Your goal:
Copy out the listing below line for line, omitting the pictures.

Collected data:
------------------------------------
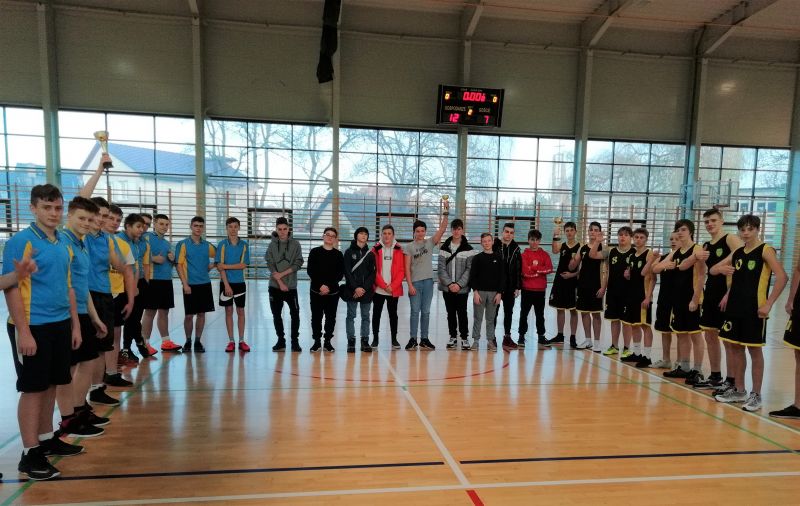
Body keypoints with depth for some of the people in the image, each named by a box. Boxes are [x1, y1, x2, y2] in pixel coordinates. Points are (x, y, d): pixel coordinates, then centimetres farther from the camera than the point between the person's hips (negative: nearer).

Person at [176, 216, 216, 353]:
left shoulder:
------------------------------------
Response:
Body keypoints with depth for some of the people in the image, each named by a box. Boxes are [x1, y1, x2, y2] in pixel coordinates. Points are (x, y, d): pixel coordinates, then centimetres farther from the camera than the point between the person's hips (negative: nearer).

Person at [176, 216, 216, 353]:
left shoulder:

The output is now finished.